• [TASK PROMPT]:
Copy out nothing but the line containing "несмотря на причастность" and the lines that follow it to the end of the entries, exactly as they stand.
'''
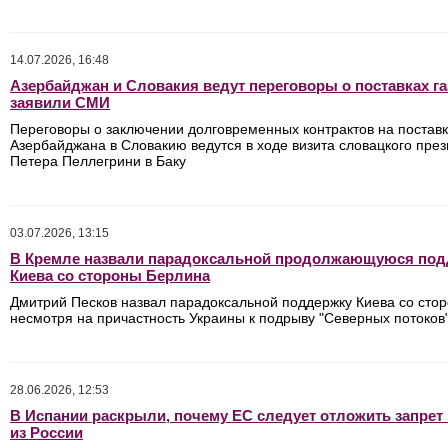
14.07.2026, 16:48
Азербайджан и Словакия ведут переговоры о поставках га
заявили СМИ
Переговоры о заключении долговременных контрактов на поставку
Азербайджана в Словакию ведутся в ходе визита словацкого пре
Петера Пеллегрини в Баку
03.07.2026, 13:15
В Кремле назвали парадоксальной продолжающуюся под
Киева со стороны Берлина
Дмитрий Песков назвал парадоксальной поддержку Киева со сто
несмотря на причастность Украины к подрыву "Северных потоков
28.06.2026, 12:53
В Испании раскрыли, почему ЕС следует отложить запрет
из России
'''
• [SOLUTION TO THE EXERCISE]:
несмотря на причастность Украины к подрыву "Северных потоков
28.06.2026, 12:53
В Испании раскрыли, почему ЕС следует отложить запрет
из России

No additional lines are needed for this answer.